▸ **Your goal**
Please return exactly the lines from the top of the data through the line that contains "Αριστοτέλη Σιδέρη 33", and skip all pictures.

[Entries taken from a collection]
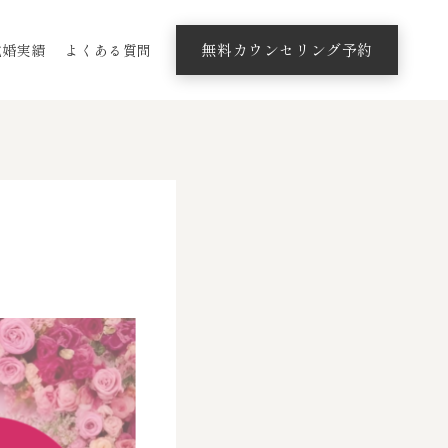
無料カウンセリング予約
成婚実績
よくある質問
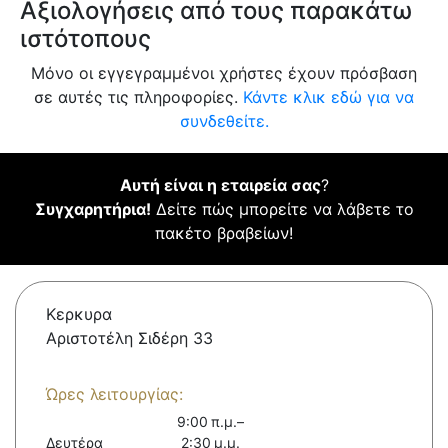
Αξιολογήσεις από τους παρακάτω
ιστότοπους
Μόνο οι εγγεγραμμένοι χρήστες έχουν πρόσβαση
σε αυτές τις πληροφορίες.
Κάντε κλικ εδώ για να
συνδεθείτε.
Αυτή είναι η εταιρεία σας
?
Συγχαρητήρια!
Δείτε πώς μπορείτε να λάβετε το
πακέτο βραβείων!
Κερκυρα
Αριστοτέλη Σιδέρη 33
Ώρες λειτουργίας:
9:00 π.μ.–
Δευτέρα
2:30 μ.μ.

▸ **Your response**
無料カウンセリング予約
成婚実績
よくある質問
Αξιολογήσεις από τους παρακάτω
ιστότοπους
Μόνο οι εγγεγραμμένοι χρήστες έχουν πρόσβαση
σε αυτές τις πληροφορίες.
Κάντε κλικ εδώ για να
συνδεθείτε.
Αυτή είναι η εταιρεία σας
?
Συγχαρητήρια!
Δείτε πώς μπορείτε να λάβετε το
πακέτο βραβείων!
Κερκυρα
Αριστοτέλη Σιδέρη 33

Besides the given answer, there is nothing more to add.